TO DO: Copy out word for word the part of the entries below that opens with the line containing "genus: Bombylius" and closes with the line containing "scientific name: Osmia cornuta", including both of those lines.

DATASET RECORDS:

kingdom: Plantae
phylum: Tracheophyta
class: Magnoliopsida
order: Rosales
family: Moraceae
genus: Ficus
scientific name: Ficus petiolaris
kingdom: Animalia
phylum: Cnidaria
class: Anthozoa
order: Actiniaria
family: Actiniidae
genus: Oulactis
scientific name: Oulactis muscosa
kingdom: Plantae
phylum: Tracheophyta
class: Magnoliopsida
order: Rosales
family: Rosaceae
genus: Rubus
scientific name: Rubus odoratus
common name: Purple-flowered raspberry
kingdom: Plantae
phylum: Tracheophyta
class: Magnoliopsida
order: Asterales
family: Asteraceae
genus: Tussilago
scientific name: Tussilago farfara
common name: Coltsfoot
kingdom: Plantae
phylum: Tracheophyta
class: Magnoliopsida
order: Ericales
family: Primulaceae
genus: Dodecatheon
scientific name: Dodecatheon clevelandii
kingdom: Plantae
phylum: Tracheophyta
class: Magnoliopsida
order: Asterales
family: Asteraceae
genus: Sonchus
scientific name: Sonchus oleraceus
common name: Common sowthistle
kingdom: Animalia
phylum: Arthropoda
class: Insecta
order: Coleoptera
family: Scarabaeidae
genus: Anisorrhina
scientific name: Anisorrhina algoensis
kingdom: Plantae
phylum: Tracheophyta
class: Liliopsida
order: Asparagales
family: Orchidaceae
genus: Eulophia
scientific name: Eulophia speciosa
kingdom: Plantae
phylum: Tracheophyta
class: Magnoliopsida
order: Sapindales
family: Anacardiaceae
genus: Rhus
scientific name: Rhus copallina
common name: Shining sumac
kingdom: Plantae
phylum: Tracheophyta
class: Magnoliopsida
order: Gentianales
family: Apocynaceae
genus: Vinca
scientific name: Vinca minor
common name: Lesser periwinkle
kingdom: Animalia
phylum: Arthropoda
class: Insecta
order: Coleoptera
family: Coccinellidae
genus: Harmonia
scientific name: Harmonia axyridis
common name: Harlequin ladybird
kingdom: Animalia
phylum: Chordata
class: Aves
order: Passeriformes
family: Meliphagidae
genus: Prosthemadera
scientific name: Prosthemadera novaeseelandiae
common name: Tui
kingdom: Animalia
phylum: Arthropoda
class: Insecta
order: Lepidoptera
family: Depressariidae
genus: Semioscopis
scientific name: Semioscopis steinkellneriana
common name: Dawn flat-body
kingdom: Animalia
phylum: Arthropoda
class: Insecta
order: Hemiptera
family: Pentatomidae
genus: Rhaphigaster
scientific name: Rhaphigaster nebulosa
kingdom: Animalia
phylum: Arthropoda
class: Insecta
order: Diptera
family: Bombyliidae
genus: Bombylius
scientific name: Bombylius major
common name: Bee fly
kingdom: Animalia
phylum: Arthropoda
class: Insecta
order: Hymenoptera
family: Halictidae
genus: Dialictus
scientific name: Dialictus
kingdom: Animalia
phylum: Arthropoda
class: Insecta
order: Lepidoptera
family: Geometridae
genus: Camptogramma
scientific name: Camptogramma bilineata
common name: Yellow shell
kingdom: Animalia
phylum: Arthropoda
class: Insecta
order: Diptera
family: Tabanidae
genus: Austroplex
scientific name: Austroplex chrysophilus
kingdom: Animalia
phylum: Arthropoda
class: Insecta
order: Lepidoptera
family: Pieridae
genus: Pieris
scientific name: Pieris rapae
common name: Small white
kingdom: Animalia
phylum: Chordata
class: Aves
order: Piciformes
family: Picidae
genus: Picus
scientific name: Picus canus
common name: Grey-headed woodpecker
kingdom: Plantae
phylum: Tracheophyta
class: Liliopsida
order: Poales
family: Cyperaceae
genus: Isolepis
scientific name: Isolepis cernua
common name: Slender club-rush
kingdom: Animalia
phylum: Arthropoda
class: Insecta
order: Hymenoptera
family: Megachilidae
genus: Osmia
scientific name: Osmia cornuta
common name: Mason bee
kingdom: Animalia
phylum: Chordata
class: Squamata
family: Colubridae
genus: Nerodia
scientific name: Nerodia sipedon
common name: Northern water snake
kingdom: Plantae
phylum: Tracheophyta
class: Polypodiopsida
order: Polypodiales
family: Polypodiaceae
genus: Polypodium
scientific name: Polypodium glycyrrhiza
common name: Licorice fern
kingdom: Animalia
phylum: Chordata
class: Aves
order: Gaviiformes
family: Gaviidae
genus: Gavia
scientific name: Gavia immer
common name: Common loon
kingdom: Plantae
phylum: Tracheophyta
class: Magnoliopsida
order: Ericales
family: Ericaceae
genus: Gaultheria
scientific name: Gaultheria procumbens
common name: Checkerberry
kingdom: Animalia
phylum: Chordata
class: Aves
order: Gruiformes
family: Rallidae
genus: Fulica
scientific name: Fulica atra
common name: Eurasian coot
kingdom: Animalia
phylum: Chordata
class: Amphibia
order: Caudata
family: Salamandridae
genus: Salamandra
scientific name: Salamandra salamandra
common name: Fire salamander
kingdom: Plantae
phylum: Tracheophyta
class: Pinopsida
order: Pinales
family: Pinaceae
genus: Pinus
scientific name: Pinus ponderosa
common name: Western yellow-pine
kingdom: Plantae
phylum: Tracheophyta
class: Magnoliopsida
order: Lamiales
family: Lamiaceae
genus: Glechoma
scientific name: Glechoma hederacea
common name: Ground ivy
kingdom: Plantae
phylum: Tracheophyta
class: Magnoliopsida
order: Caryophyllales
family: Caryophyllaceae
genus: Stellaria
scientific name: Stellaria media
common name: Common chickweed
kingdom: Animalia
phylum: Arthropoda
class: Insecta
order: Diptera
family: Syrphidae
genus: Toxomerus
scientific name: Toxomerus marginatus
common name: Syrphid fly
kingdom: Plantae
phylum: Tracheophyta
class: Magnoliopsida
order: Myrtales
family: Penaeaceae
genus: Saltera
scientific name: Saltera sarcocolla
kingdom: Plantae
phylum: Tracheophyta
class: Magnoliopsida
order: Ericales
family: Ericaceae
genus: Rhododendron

WRITTEN SOLUTION:
genus: Bombylius
scientific name: Bombylius major
common name: Bee fly
kingdom: Animalia
phylum: Arthropoda
class: Insecta
order: Hymenoptera
family: Halictidae
genus: Dialictus
scientific name: Dialictus
kingdom: Animalia
phylum: Arthropoda
class: Insecta
order: Lepidoptera
family: Geometridae
genus: Camptogramma
scientific name: Camptogramma bilineata
common name: Yellow shell
kingdom: Animalia
phylum: Arthropoda
class: Insecta
order: Diptera
family: Tabanidae
genus: Austroplex
scientific name: Austroplex chrysophilus
kingdom: Animalia
phylum: Arthropoda
class: Insecta
order: Lepidoptera
family: Pieridae
genus: Pieris
scientific name: Pieris rapae
common name: Small white
kingdom: Animalia
phylum: Chordata
class: Aves
order: Piciformes
family: Picidae
genus: Picus
scientific name: Picus canus
common name: Grey-headed woodpecker
kingdom: Plantae
phylum: Tracheophyta
class: Liliopsida
order: Poales
family: Cyperaceae
genus: Isolepis
scientific name: Isolepis cernua
common name: Slender club-rush
kingdom: Animalia
phylum: Arthropoda
class: Insecta
order: Hymenoptera
family: Megachilidae
genus: Osmia
scientific name: Osmia cornuta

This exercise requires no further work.